Aka the back side of Gallation Tower, this is just right of the descent route. Many guides use this route to get new climber up to the top. Good for first time leads.

P1: is short (40-50 feet)and ends at two bolt hangers at a 8+ foot ledge.

P2: Continue to the large grassy ledge. clip bolt hangers at edge, there is chains 15 feet left but that is the rap station for the standard route decent. Or bulid gear belay in face of the next pitch. It is recomended that P1 and 2 be combined in to 1 35 M pitch.

P3: crux it at the bottom past two bolts (5.6/7) then procceed up in to the narrow chimney with great gear placement. Fun pitch for the grade Some people rap on this side so be weary of ropes flying past. 30M

Location

Follow the trail up left (south) of the formation past a wall of hard bolted routs. When you get to the chute (the tower decent end here) gear up and follow the the weakness staying on the right of the main wall.

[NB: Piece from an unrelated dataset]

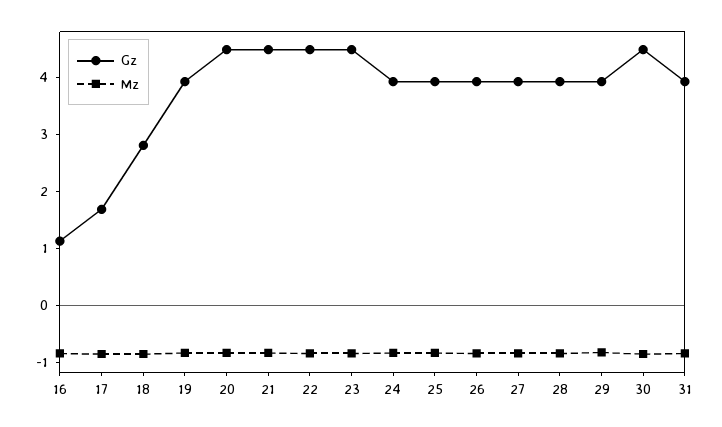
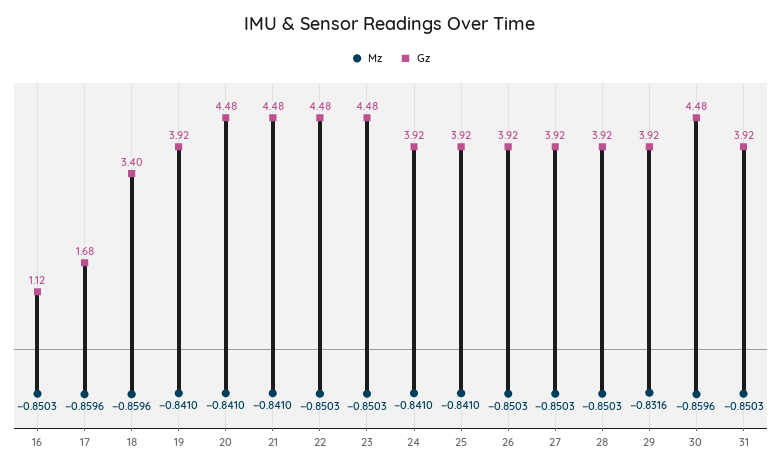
Gz, 18: 2.8 -> 3.4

Descent: Rap using chains on North side of tower, which goes down in to a wide chimney on to steps. 50m rope will get you to the steps (3rd class), 60m rope will get you back to the grassy ledge.

(The original descent beta makes it sound like it is a 50 or 60 meter rappel. Clarified by adding the words "rope", as well a couple of grammatical fixes.)

Protection

Gear to 3 inches and two bolts at crux. Chains at top.